Несколько странно звучит сопоставление Башляра с русскими космистами Циолковским, Федоровым и Вернадским, сделанное В. П. Большаковым в предисловии к первому изданию русского перевода книги «Вода и грезы»[1]. Ведь у французского философа совершенно отсутствует мотив мистического преображения личности, а тем более – коллективного преображения. Этот философ совершенно не утопичен; чужда ему и какая бы то ни было эсхатология, чужды какие бы то ни было рассуждения о конце истории. Ему не свойствен спиритуализм, и потому столь любимый многими французскими мыслителями Э. Сведенборг – не совсем его автор. И близкий Сведенборгу сонет Бодлера «Соответствия», где речь идет о храме Природы и о своеобразной литургии, в процессе которой прочитывается и интерпретируется «лес символов», тоже не совсем в духе Башляра, хотя прямые и косвенные аллюзии на этот сонет разбросаны по всем его произведениям. Башляр находится вне христианской парадигмы настолько, что в подтверждение какого-либо своего тезиса может поместить цитату из пророка Исаии вместе с описаниями обычаев каких-нибудь канаков или кафров, не делая здесь ценностных различий. При всем своем антипозитивизме, по отношению к этой своей черте он мало чем отличается, например, от позитивиста Дж. Фрэзера.

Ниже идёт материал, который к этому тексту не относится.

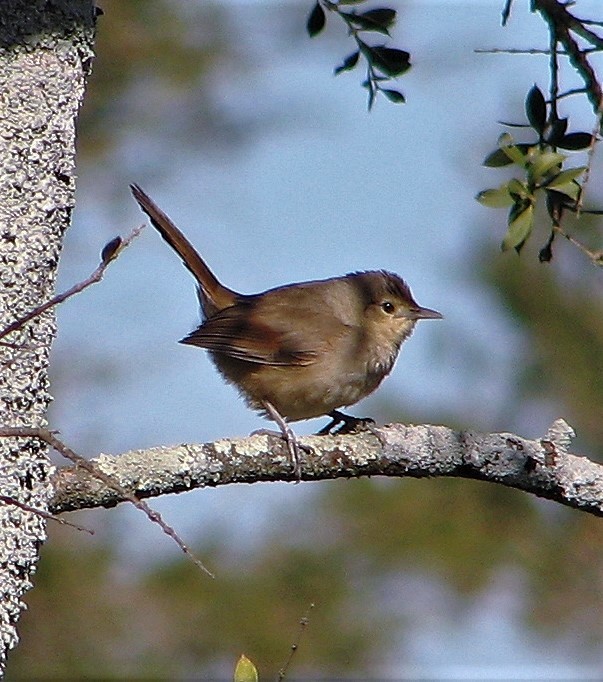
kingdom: Animalia
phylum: Chordata
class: Aves
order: Passeriformes
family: Furnariidae
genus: Phacellodomus
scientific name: Phacellodomus sibilatrix
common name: Little thornbird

Столь же поверхностным выглядит прозвучавшее в рецензии А. Уланова на перевод книги «Вода и грезы» («Независимая газета», приложение Ex Libris от 12 июня 1998 г.) сопоставление Башляра с немецкими романтиками Новалисом и Фр. Шлегелем. И первое возражение, которое здесь приходит в голову, состоит в том, что немецкие романтики мыслили фрагментами, тогда как Башляр – систематизатор хотя бы по своей интенции. Несмотря на расплывчатую поэтичность стиля, даже в Поэтике Стихий он продолжает работать и как науковед.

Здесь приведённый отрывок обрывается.